The starting point of the initialization is in xenopsd:

(* The code is simplified in order to keep only the interesting parts. *)
let add_device ~xs device backend_list frontend_list private_list
      xenserver_list =
    Mutex.execute device_serialise_m (fun () ->
        (* ... Get backend end frontend paths... *)
        Xs.transaction xs (fun t ->
            ( try
                ignore (t.Xst.read frontend_ro_path) ;
                raise (Device_frontend_already_connected device)
              with Xs_protocol.Enoent _ -> ()
            ) ;
            t.Xst.rm frontend_rw_path ;
            t.Xst.rm frontend_ro_path ;
            t.Xst.rm backend_path ;

            (* Create paths + permissions. *)
            t.Xst.mkdirperms frontend_rw_path
              (Xenbus_utils.device_frontend device) ;
            t.Xst.mkdirperms frontend_ro_path (Xenbus_utils.rwperm_for_guest 0) ;
            t.Xst.mkdirperms backend_path (Xenbus_utils.device_backend device) ;
            t.Xst.mkdirperms hotplug_path (Xenbus_utils.hotplug device) ;
            t.Xst.writev frontend_rw_path
              (("backend", backend_path) :: frontend_list) ;
            t.Xst.writev frontend_ro_path [("backend", backend_path)] ;
            t.Xst.writev backend_path
              (("frontend", frontend_rw_path) :: backend_list) ;
          (* ... *)

One of the role of xenopsd here is to create VIFs and VBDs to boot correctly a VM. This is the output given when a new device must be added:

/var/log/xensource.log:36728:Nov 24 16:40:24 xcp-ng-lab-1 xenopsd-xc: [debug||14 |Parallel:task=5.atoms=1.(VBD.plug RW vm=6f25b64e-9887-7017-02cc-34e79bfae93d)|xenops] adding device  B0[/local/domain/0/backend/vbd3/1/768]  F1[/local/domain/1/device/vbd/768]  H[/xapi/6f25b64e-9887-7017-02cc-34e79bfae93d/hotplug/1/vbd3/768]

The interesting paths are:

  • Backend path: /local/domain/0/backend/vbd3/1/768
  • Frontend path: /local/domain/1/device/vbd/768

When the two paths are written, the creation of the device connection is triggered.
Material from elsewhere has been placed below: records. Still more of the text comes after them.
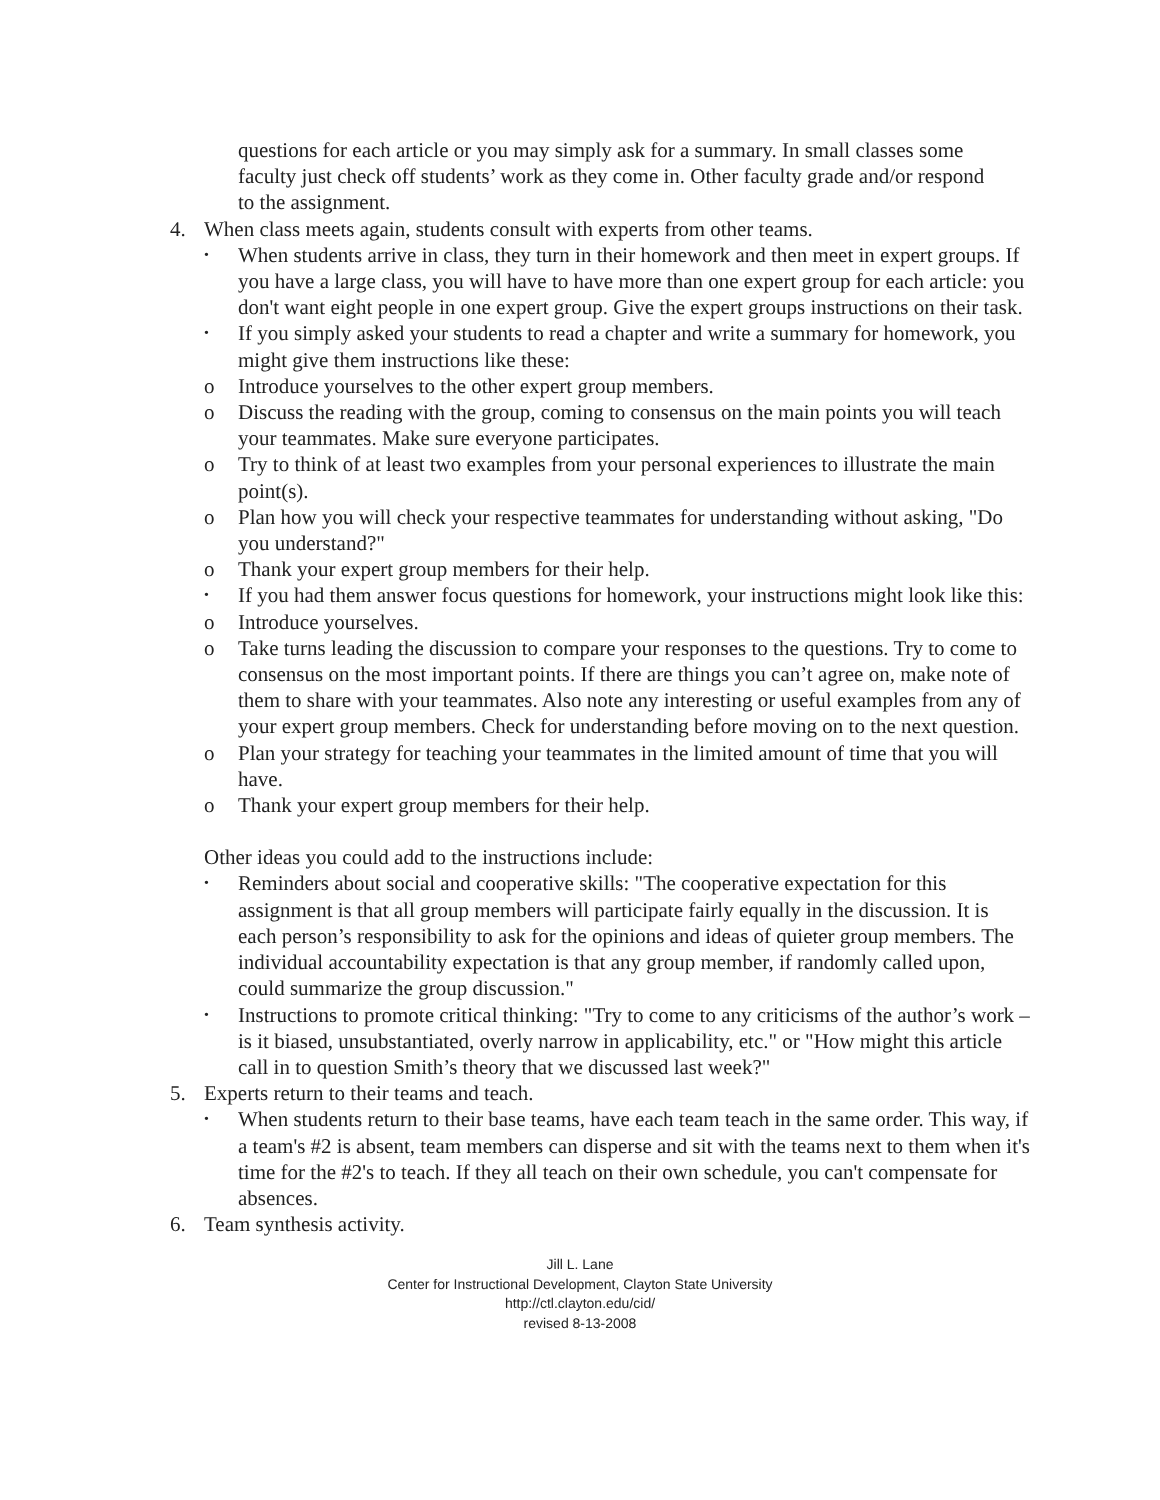questions for each article or you may simply ask for a summary. In small classes some faculty just check off students’ work as they come in. Other faculty grade and/or respond to the assignment.
4. When class meets again, students consult with experts from other teams.
• When students arrive in class, they turn in their homework and then meet in expert groups. If you have a large class, you will have to have more than one expert group for each article: you don't want eight people in one expert group. Give the expert groups instructions on their task.
• If you simply asked your students to read a chapter and write a summary for homework, you might give them instructions like these:
o Introduce yourselves to the other expert group members.
o Discuss the reading with the group, coming to consensus on the main points you will teach your teammates. Make sure everyone participates.
o Try to think of at least two examples from your personal experiences to illustrate the main point(s).
o Plan how you will check your respective teammates for understanding without asking, "Do you understand?"
o Thank your expert group members for their help.
• If you had them answer focus questions for homework, your instructions might look like this:
o Introduce yourselves.
o Take turns leading the discussion to compare your responses to the questions. Try to come to consensus on the most important points. If there are things you can’t agree on, make note of them to share with your teammates. Also note any interesting or useful examples from any of your expert group members. Check for understanding before moving on to the next question.
o Plan your strategy for teaching your teammates in the limited amount of time that you will have.
o Thank your expert group members for their help.
Other ideas you could add to the instructions include:
• Reminders about social and cooperative skills: "The cooperative expectation for this assignment is that all group members will participate fairly equally in the discussion. It is each person’s responsibility to ask for the opinions and ideas of quieter group members. The individual accountability expectation is that any group member, if randomly called upon, could summarize the group discussion."
• Instructions to promote critical thinking: "Try to come to any criticisms of the author’s work – is it biased, unsubstantiated, overly narrow in applicability, etc." or "How might this article call in to question Smith’s theory that we discussed last week?"
5. Experts return to their teams and teach.
• When students return to their base teams, have each team teach in the same order. This way, if a team's #2 is absent, team members can disperse and sit with the teams next to them when it's time for the #2's to teach. If they all teach on their own schedule, you can't compensate for absences.
6. Team synthesis activity.
Jill L. Lane
Center for Instructional Development, Clayton State University
http://ctl.clayton.edu/cid/
revised 8-13-2008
In fact the Xenbus backend instance in the kernel space of Dom0 has a watch on the /local/domain/0/backend/vbd path. Same idea for the /local/domain/<DomU id>/device/vbd in the guest kernel space.

After that the creation/connection can start in tapdisk/tapback. When a new device must be created in the guest, tapback_backend_create_device is executed to start the creation; at this moment parameters like "max-ring-page-order" are written using Xenstore to be read later by the PV driver. Important: only a structure is allocated in memory at this time, there is no communication with the guest, the Xenbus state is XenbusStateUnknown on both sides.

After that the real connection can start, it's the goal of static inline int reconnect(vbd_t *device) in tapback:

  1. A watch is added on <Frontend path>/state by the backend to be notified when the state is updated. Same idea in the frontend code, a watch is added on <Backend path>/state.

  2. tapback is waiting for the hotplug scripts completion of the guest. After that it can switch to XenbusStateInitWait state. The frontend can then read the parameters like "max-ring-page-order" and responds using the store. blkfront creates a shared ring buffer using xenbus_grant_ring, so under the hood memory pages are shared between the DomU and Dom0 to use this ring. Also an event channel is created by the frontend via xenbus_alloc_evtchn to be notified when data is written in the ring. Finally blkfront can update its state to: XenbusStateInitialised.

  3. After the last state update, tapback can finalize the bus connection in xenbus_connect: the grant references of the shared ring and event channel port are fetched then it opens a blkif connection using the details given by the frontend.

# Xen Grant table

The grant table is a mechanism to share memory between domains: it's essentially used in this part to share data between a PV driver of a DomU and the Dom0. Each domain has its own grant table and it can give an access to its memory pages to another domain using Write/Read permissions. Each entry of the table are identified by a grant reference, it's a simple integer which indexes into the grant table.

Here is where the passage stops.